Krieg ist ein unangenehmes Thema für Linke. Wer gewisse Militärinterventionen für gerechtfertigt hält, muss bedenken, dass Krieg immer auch unfassbare Gewalt und zivile Todesopfer zur Folge hat. Wer dagegen prinzipiell gegen jegliches Militär ist, verstrickt sich schnell in Widersprüche, zum Beispiel mit Bezug auf die Ukraine – denn nur eine schlagkräftige ukrainische Armee konnte die Eroberung Kiews verhindern. Hinter einer angeblich pazifistischen Haltung verbirgt sich oft eine Parteinahme für Russland oder zumindest  Gleichgültigkeit gegenüber Wladimir Putins imperialer ­Gewaltpolitik.

Im Krieg geht es meist nur darum, zwischen furchtbaren Alternativen die weniger schlimme zu wählen.
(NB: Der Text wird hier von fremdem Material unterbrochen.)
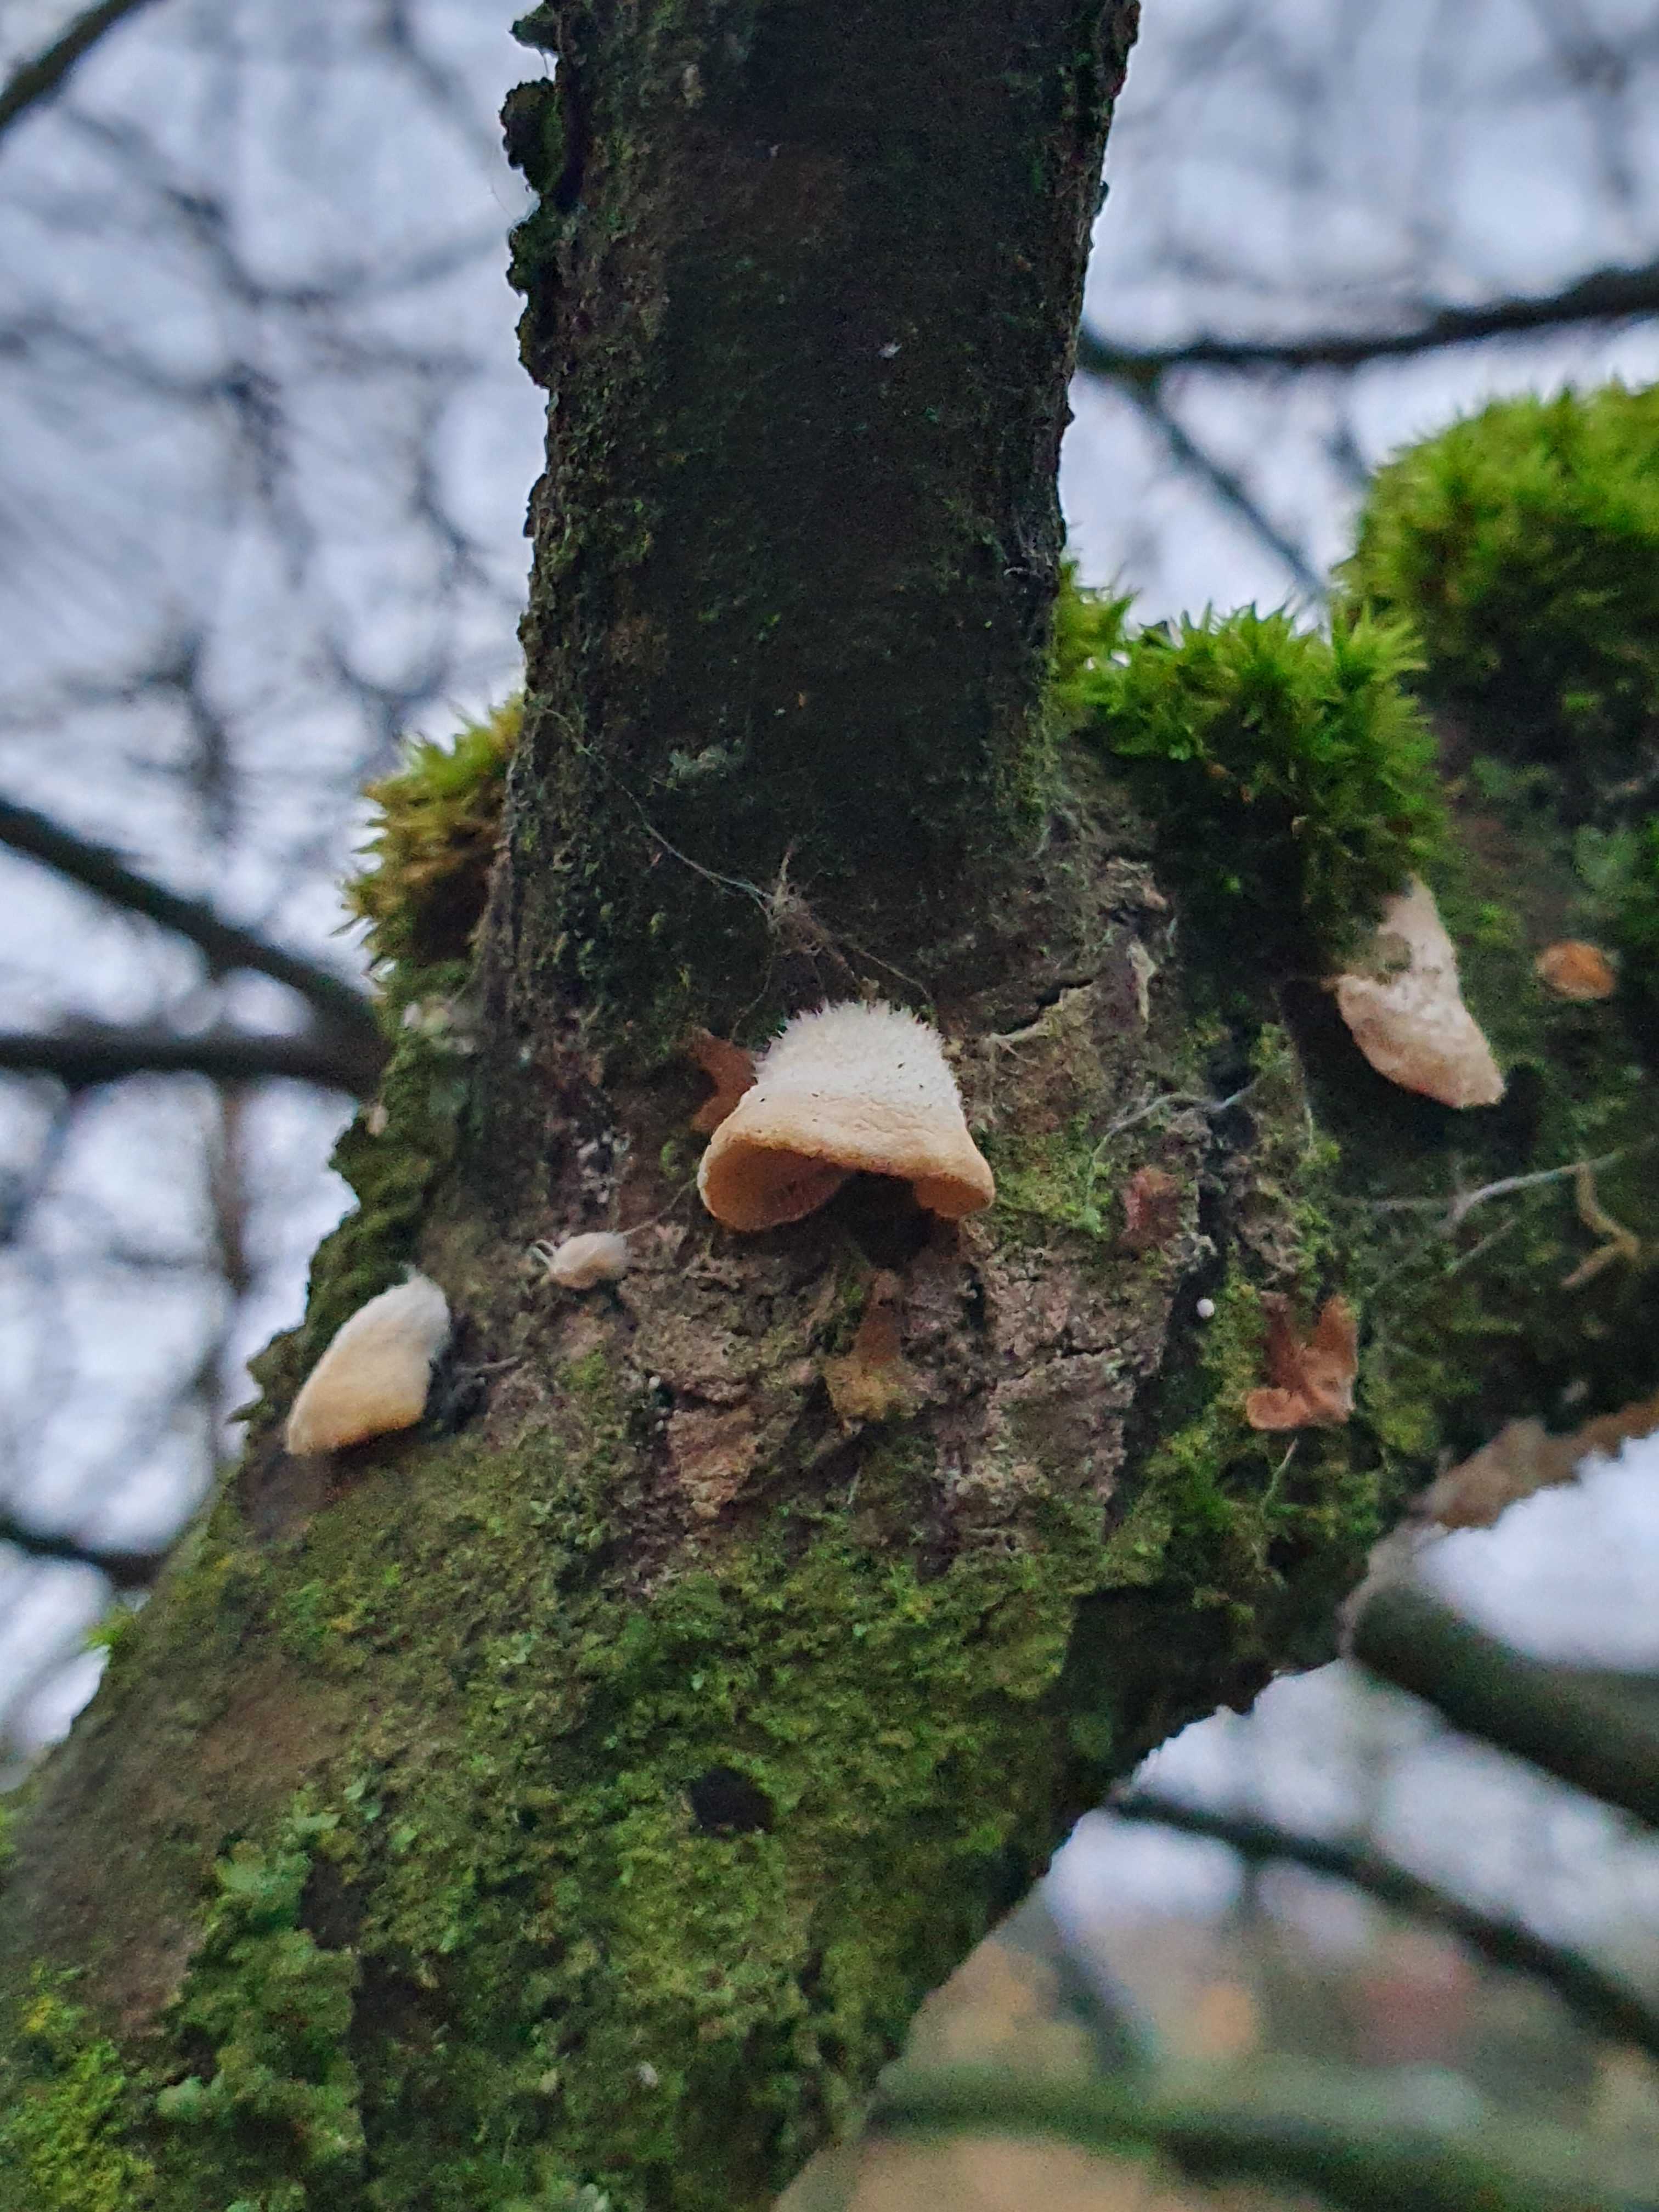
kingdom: Fungi
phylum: Basidiomycota
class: Agaricomycetes
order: Agaricales
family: Crepidotaceae
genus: Crepidotus
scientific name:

Wenn sich derzeit zum Beispiel ukrainische Anarchisten entscheiden, gegen die russische Invasion zu kämpfen, hängt das nur indirekt mit ihren politischen Überzeugungen zusammen, also dem Wunsch nach einer befreiten Gesellschaft. Ihnen scheint es vielmehr notwendig, die ukrainische Gesellschaft trotz ihrer eklatanten Mängel gegen Putins Autoritarismus zu verteidigen. Auch weil dadurch zumindest die Möglichkeit linker Politik erhalten bliebe. Genauso legitim wäre es aber, wenn hinter ihrer Entscheidung einfach der Wunsch stünde, eine Zukunft in einer halbwegs freien Gesellschaft zu haben – und die Angst vor der russischen Gewaltherrschaft.

Sobald sie sich zum Militärdienst gemeldet haben, sind sie Soldaten in der ukrainischen Armee. Sie müssen dann Befehlen folgen und kämpfen nicht für die Gesellschaft, die sie sich wünschen, sondern für die, in der sie leben. Das sie das tun müssen, ist schrecklich, es gibt aber vermutlich keine bessere Alternative dazu. Deshalb ist es wohlfeil, wenn manche Linke hier im sicheren Deutschland darüber die Nase rümpfen.